La plus profonde blessure de Mare est personnifiée par sa fille Siobhan (Angourie Rice), marquée par la perte de son frère sans savoir comment exprimer son manque et la rancœur qu’elle porte à sa mère. Cette jeune comédienne impose tranquillement son personnage paradoxal, jeune fille irrésolue et forte, cherchant l’appréciation tout en la rejetant solidement.
La plus touchante d’entre toutes est Lori Ross, meilleure amie de Mare, interprétée par la douce Julianne Nicholson. Elle délivre une performance toute en sensibilité, figure évidente et incontournable qui impose son statut de pilier de référence dans la vie de Mare.
Les femmes ne sont donc jamais seulement d’un tenant, jamais uniquement maman, jamais seulement rancunières ou jalouses, toujours blessées mais affrontant tout, se relevant immanquablement, même en pleine défaillance.
La parentalité est une des thématiques forte de Mare of Easttown. Comment se juger en matière de maternité ? Être mère et soutien sans réussir le moindre geste de réconfort ? Se tenir loin de son enfant pour le préserver de sa propre toxicité ou imposer son statut de mère et prouver sa valeur ? Laisser le déni prendre le dessus et faire déborder la colère comme la violence ? Qui sont ces mères parfaites qui absorbent le bon comme le mauvais ? Et qu’est-on prêt à accepter au nom de sa famille ?

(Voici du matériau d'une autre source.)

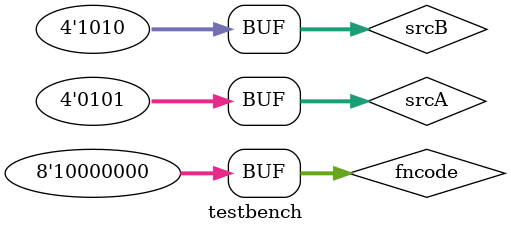
<source format=v>
module pipeline(input [7:0] funccode,
				input [3:0] a, 
				input [3:0] b,
				output parity);

	wire [2: 0] opcode;
	wire [3:0] result;


	wire [3:0] a_p, b_p, result_p;
	wire [2:0] opcode_p;

	wire [10:0] IF_EXReg;
	wire [3:0] EX_PARReg;

	encoder e(funccode, opcode);

	assign IF_EXReg = {opcode, a, b};
	ifparser ifp (IF_EXReg, opcode_p, a_p, b_p);

	alu al (a_p, b_p, opcode_p, result);

	assign EX_PARReg = {result};
	exparser exp (EX_PARReg, result_p);

	generator g(result_p, parity);

endmodule



module testbench();
	
	reg [7:0] fncode;
	reg [3:0] srcA, srcB;
	
	wire parity;
	
	pipeline pc(fncode, srcA, srcB, parity);
	
	initial begin
		
				fncode = 8'b00000001;
				srcA   = 4'b0001;
				srcB   = 4'b0001;
		
		#100	fncode = 8'b00000010;
		#200	fncode = 8'b00000100;
		#300	fncode = 8'b00001000;
		#400	fncode = 8'b00010000;
		#500	fncode = 8'b00100000;
		#600	fncode = 8'b01000000;
		#700	fncode = 8'b10000000;
		
		#10 	$display("");
		
		#100	fncode = 8'b00000001;
				srcA   = 4'b0101;
				srcB   = 4'b1010;
		
		#100	fncode = 8'b00000010;
		#200	fncode = 8'b00000100;
		#300	fncode = 8'b00001000;
		#400	fncode = 8'b00010000;
		#500	fncode = 8'b00100000;
		#600	fncode = 8'b01000000;
		#700	fncode = 8'b10000000;
	end
	
	initial begin
		$monitor( "fncode : %b ",fncode, " srcA: %b ", srcA," srcB: %b ", srcB, " aluOut: %b ",pc.result, " parity: %b ", parity  );
	end
	
endmodule
</source>
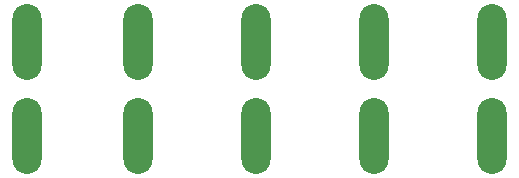
<source format=gbr>
G04 #@! TF.GenerationSoftware,KiCad,Pcbnew,5.1.5-52549c5~84~ubuntu18.04.1*
G04 #@! TF.CreationDate,2020-03-21T09:25:11-06:00*
G04 #@! TF.ProjectId,anderson_distribution_board,616e6465-7273-46f6-9e5f-646973747269,rev?*
G04 #@! TF.SameCoordinates,Original*
G04 #@! TF.FileFunction,Soldermask,Bot*
G04 #@! TF.FilePolarity,Negative*
%FSLAX46Y46*%
G04 Gerber Fmt 4.6, Leading zero omitted, Abs format (unit mm)*
G04 Created by KiCad (PCBNEW 5.1.5-52549c5~84~ubuntu18.04.1) date 2020-03-21 09:25:11*
%MOMM*%
%LPD*%
G04 APERTURE LIST*
%ADD10O,2.470000X6.430000*%
G04 APERTURE END LIST*
D10*
X112000000Y-73050000D03*
X112000000Y-80950000D03*
X151400000Y-73050000D03*
X151400000Y-80950000D03*
X141400000Y-73050000D03*
X141400000Y-80950000D03*
X131400000Y-73050000D03*
X131400000Y-80950000D03*
X121400000Y-73050000D03*
X121400000Y-80950000D03*
M02*

</source>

Quant aux hommes, les tentations de jugement hâtif sont nombreuses et perforent l’avancée du récit en de véritables axes de l’enquête. Mais, encore une fois, les situations ne sont pas simples : le manque de confiance du supérieur de Mare le pousse à lui imposer un jeune agent peu assuré mais qui permet de révéler des capacités de Mare dont elle n’a même pas conscience.
L’entrée délicate de l’amant (représenté par Guy Pearce) dans son univers vaut le détour ! Mare s’autorise un assaut étourdissant qu’elle ne va pas du tout assumer, repoussant jusqu’au bout ce changement dans une vie, bien sûr, trop compliquée.
Et dédiée à reconstruire l’édifice de sa famille, au plus large de tous les sens du terme.
Mare of Easttown est d’ores et déjà une des meilleures séries de 2021, ne la ratez pas. Sur OCS.